§ **How to complete this task**:
Give again the line that contains "left elbow: (227, 245)" and every line after it to the end of the records. Keep them exactly as they are and add nothing.
━━━━━ Records provided ━━━━━
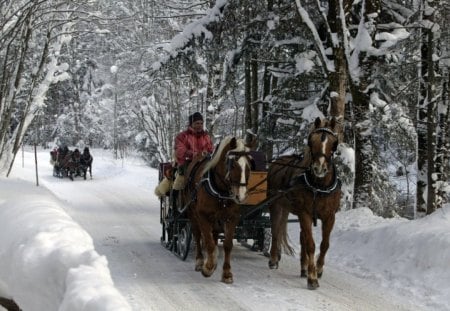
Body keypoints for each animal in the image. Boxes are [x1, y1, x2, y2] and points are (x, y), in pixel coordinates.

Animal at [181, 138, 255, 284]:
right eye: (233, 165)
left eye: (249, 166)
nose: (241, 196)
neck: (221, 191)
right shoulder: (203, 215)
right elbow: (208, 243)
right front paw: (208, 267)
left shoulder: (232, 217)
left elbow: (227, 245)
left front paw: (226, 273)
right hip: (193, 214)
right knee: (198, 235)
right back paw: (200, 261)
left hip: (215, 219)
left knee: (213, 235)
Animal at [268, 117, 342, 290]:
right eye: (311, 141)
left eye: (333, 143)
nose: (319, 168)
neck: (319, 186)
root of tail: (278, 161)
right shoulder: (305, 213)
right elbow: (310, 244)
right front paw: (312, 278)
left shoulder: (330, 216)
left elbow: (324, 244)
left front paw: (318, 269)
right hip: (276, 205)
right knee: (275, 230)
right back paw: (274, 258)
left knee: (299, 236)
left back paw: (303, 267)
━━━━━
§ **Your response**:
left elbow: (227, 245)
left front paw: (226, 273)
right hip: (193, 214)
right knee: (198, 235)
right back paw: (200, 261)
left hip: (215, 219)
left knee: (213, 235)
Animal at [268, 117, 342, 290]:
right eye: (311, 141)
left eye: (333, 143)
nose: (319, 168)
neck: (319, 186)
root of tail: (278, 161)
right shoulder: (305, 213)
right elbow: (310, 244)
right front paw: (312, 278)
left shoulder: (330, 216)
left elbow: (324, 244)
left front paw: (318, 269)
right hip: (276, 205)
right knee: (275, 230)
right back paw: (274, 258)
left knee: (299, 236)
left back paw: (303, 267)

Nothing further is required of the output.